# Speeding up bit-parallel population count

Author: Wojciech Muła 2015-04-13

# Introduction

This well know method requires logarithmic number of steps in term of the word width. For example the algorithm run on a 64-bit word executes 6 steps:

```const uint64_t t1 = fetch data

const uint64_t t2 = (t1 & 0x5555555555555555llu) + ((t1 >>  1) & 0x5555555555555555llu);
const uint64_t t3 = (t2 & 0x3333333333333333llu) + ((t2 >>  2) & 0x3333333333333333llu);
const uint64_t t4 = (t3 & 0x0f0f0f0f0f0f0f0fllu) + ((t3 >>  4) & 0x0f0f0f0f0f0f0f0fllu);
const uint64_t t5 = (t4 & 0x00ff00ff00ff00ffllu) + ((t4 >>  8) & 0x00ff00ff00ff00ffllu);
const uint64_t t6 = (t5 & 0x0000ffff0000ffffllu) + ((t5 >> 16) & 0x0000ffff0000ffffllu);
const uint64_t t7 = (t6 & 0x00000000ffffffffllu) + ((t6 >> 32) & 0x00000000ffffffffllu);
```

In each step k-bit fields are summed together; we start from 1-bit fields, then 2, 4, 8, 16 and finally 32 bits. Single step requires:

• 2 bit-ands;
• shift right by constant amount;

# Modification

When counting bits in larger data sets it's possible to delay later steps (i.e. operating on wider bit fields) by accumulating partial results from earlier steps as long as a bit field is able to hold the sum value.

For example maximum value of single byte in t4 is 8, thus we can perform up to 255/8 = 31 additions without overflow.

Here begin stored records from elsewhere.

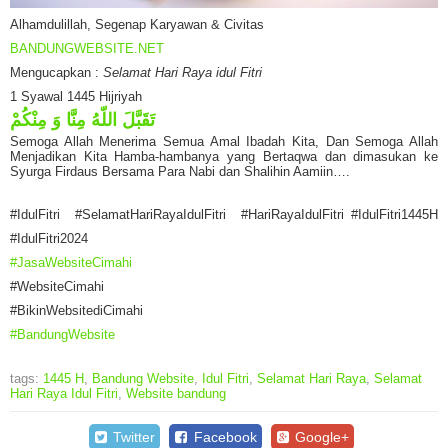
Alhamdulillah, Segenap Karyawan & Civitas
BANDUNGWEBSITE.NET
Mengucapkan :
Selamat Hari Raya idul Fitri
1 Syawal 1445 Hijriyah
تَقَبَّلَ اللّهُ مِنَّا وَ مِنْكُمْ
Semoga Allah Menerima Semua Amal Ibadah Kita, Dan Semoga Allah
Menjadikan Kita Hamba-hambanya yang Bertaqwa dan dimasukan ke
Syurga Firdaus Bersama Para Nabi dan Shalihin Aamiin….
#IdulFitri #SelamatHariRayaIdulFitri #HariRayaIdulFitri #IdulFitri1445H
#IdulFitri2024
#JasaWebsiteCimahi
#WebsiteCimahi
#BikinWebsitediCimahi
#BandungWebsite
tags:
1445 H
,
Bandung Website
,
Idul Fitri
,
Selamat Hari Raya
,
Selamat
Hari Raya Idul Fitri
,
Website bandung
Twitter
Facebook
Google+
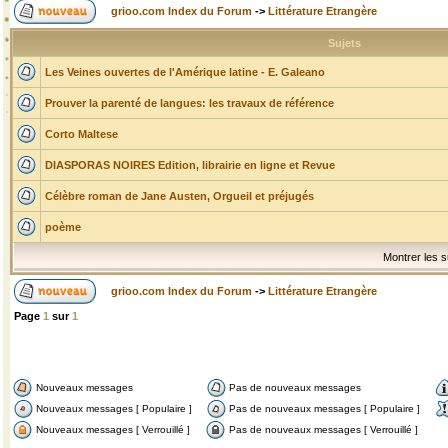
grioo.com Index du Forum
->
Littérature Etrangère
Sujets
Les Veines ouvertes de l'Amérique latine - E. Galeano
Prouver la parenté de langues: les travaux de référence
Corto Maltese
DIASPORAS NOIRES Edition, librairie en ligne et Revue
Célèbre roman de Jane Austen, Orgueil et préjugés
poème
Montrer les s
grioo.com Index du Forum
->
Littérature Etrangère
Page
1
sur
1
Nouveaux messages
Pas de nouveaux messages
Nouveaux messages [ Populaire ]
Pas de nouveaux messages [ Populaire ]
Nouveaux messages [ Verrouillé ]
Pas de nouveaux messages [ Verrouillé ]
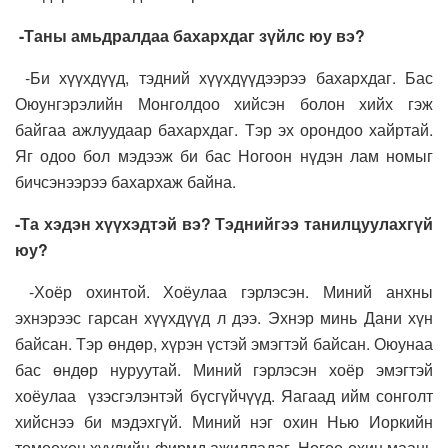
-Таны амьдралдаа бахархдаг зүйлс юу вэ?
-Би хүүхдүүд, тэдний хүүхдүүдээрээ бахархдаг. Бас
Оюунгэрэлийн Монголдоо хийсэн болон хийх гэж
байгаа ажлуудаар бахархдаг. Тэр эх орондоо хайртай.
Яг одоо бол мэдээж би бас Ногоон нүдэн лам номыг
бичсэнээрээ бахархаж байна.
-Та хэдэн хүүхэдтэй вэ? Тэднийгээ танилцуулахгүй
юу?
-Хоёр охинтой. Хоёулаа гэрлэсэн. Миний анхны
эхнэрээс гарсан хүүхдүүд л дээ. Эхнэр минь Дани хүн
байсан. Тэр өндөр, хүрэн үстэй эмэгтэй байсан. Оюунаа
бас өндөр нуруутай. Миний гэрлэсэн хоёр эмэгтэй
хоёулаа үзэсгэлэнтэй бүсгүйчүүд. Яагаад ийм сонголт
хийснээ би мэдэхгүй. Миний нэг охин Нью Иоркийн
томоохон хуулийн фирмд ажилладаг. Нөгөө охин маань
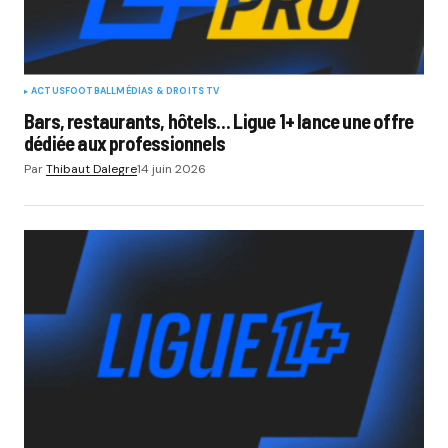
ACTUS
FOOTBALL
MÉDIAS & DROITS TV
Bars, restaurants, hôtels… Ligue 1+ lance une offre
dédiée aux professionnels
Par
Thibaut Dalegre
14 juin 2026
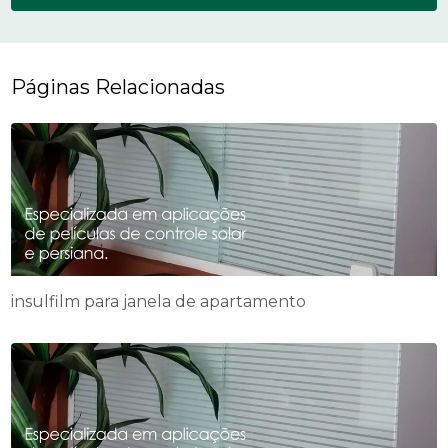
Páginas Relacionadas
insulfilm para janela de apartamento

This example shows the idea:

```while (input data) {

uint64_t partial = 0; // local accumulator

for (int k = 0; k < 255/8; k++) {
const uint64_t t1 = fetch input data

const uint64_t t2 = (t1 & 0x5555555555555555llu) + ((t1 >>  1) & 0x5555555555555555llu);
const uint64_t t3 = (t2 & 0x3333333333333333llu) + ((t2 >>  2) & 0x3333333333333333llu);
const uint64_t t4 = (t3 & 0x0f0f0f0f0f0f0f0fllu) + ((t3 >>  4) & 0x0f0f0f0f0f0f0f0fllu);

partial += t4;
}

const uint64_t t5 = (partial & 0x00ff00ff00ff00ffllu) + ((partial >>  8) & 0x00ff00ff00ff00ffllu);
const uint64_t t6 = (t5 & 0x0000ffff0000ffffllu) + ((t5 >> 16) & 0x0000ffff0000ffffllu);
const uint64_t t7 = (t6 & 0x00000000ffffffffllu) + ((t6 >> 32) & 0x00000000ffffffffllu);

result += t7;
}
```

Thanks to that number of operations is smaller comparing to naive version — when processing n 64-bit words the naive version executes:

• 2 ⋅ 6 ⋅ n bit-and;
• 6 ⋅ n shifts

and the modified version:

• 2 ⋅ 3 ⋅ (n + n/31) bit-and;
• 3 ⋅ (n + n/31) shifts;
• 4 ⋅ (n + n/31) additions;

This is nearly 50% less of bit-ands, 50% less of shifts and 40% less of additions.

# Experiments results and source code

The source code is available at github. Sample results from Core i5:

```running bit-parallel-optimized        time = 0.447463 s
running bit-parallel                  time = 0.683336 s
```

clearly shows the theoretical calculations, optimized version is 48% faster.